• Task details
Would you please copy the part of the material below that opens with the line containing "Download inkscape-1.4.3.msi and" and closes with the line containing "click(485, 327)"? Copy it exactly, and only it.

• Entries provided
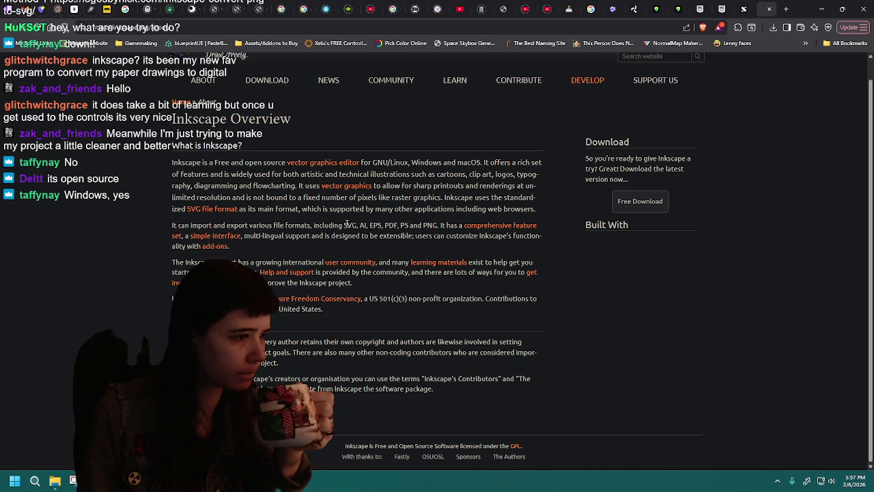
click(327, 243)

==

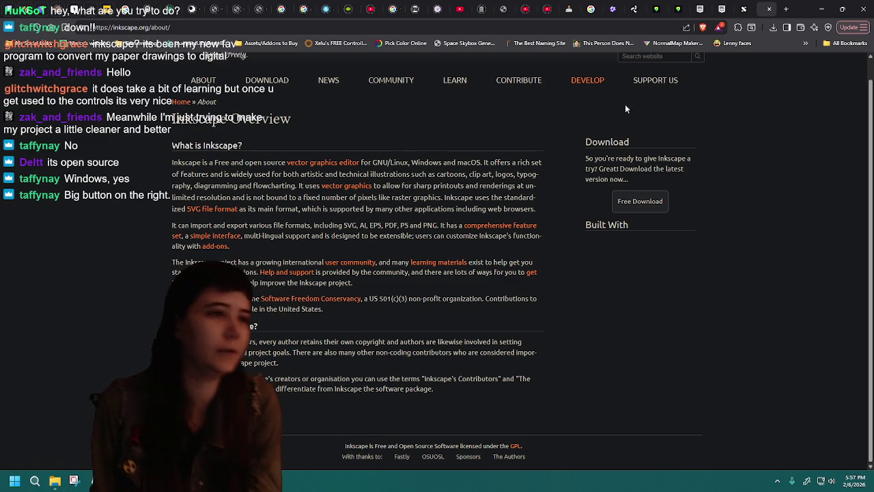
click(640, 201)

--

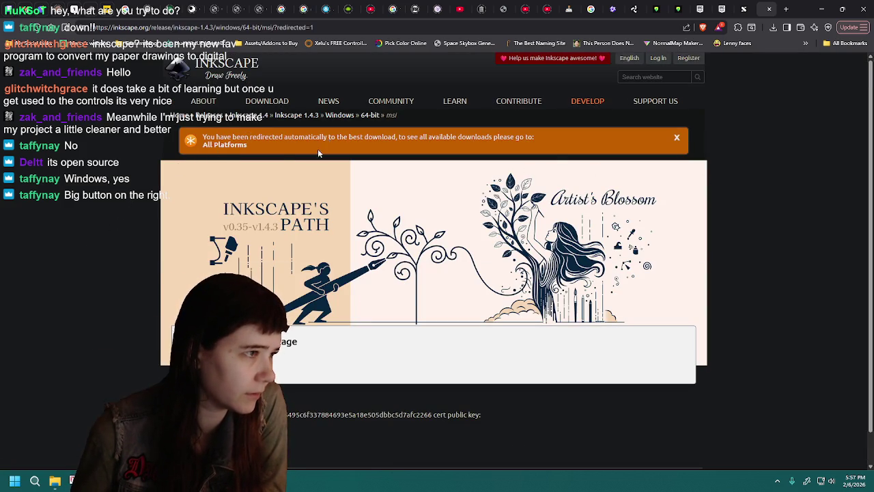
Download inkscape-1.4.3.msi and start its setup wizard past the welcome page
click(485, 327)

• Your response
Download inkscape-1.4.3.msi and start its setup wizard past the welcome page
click(485, 327)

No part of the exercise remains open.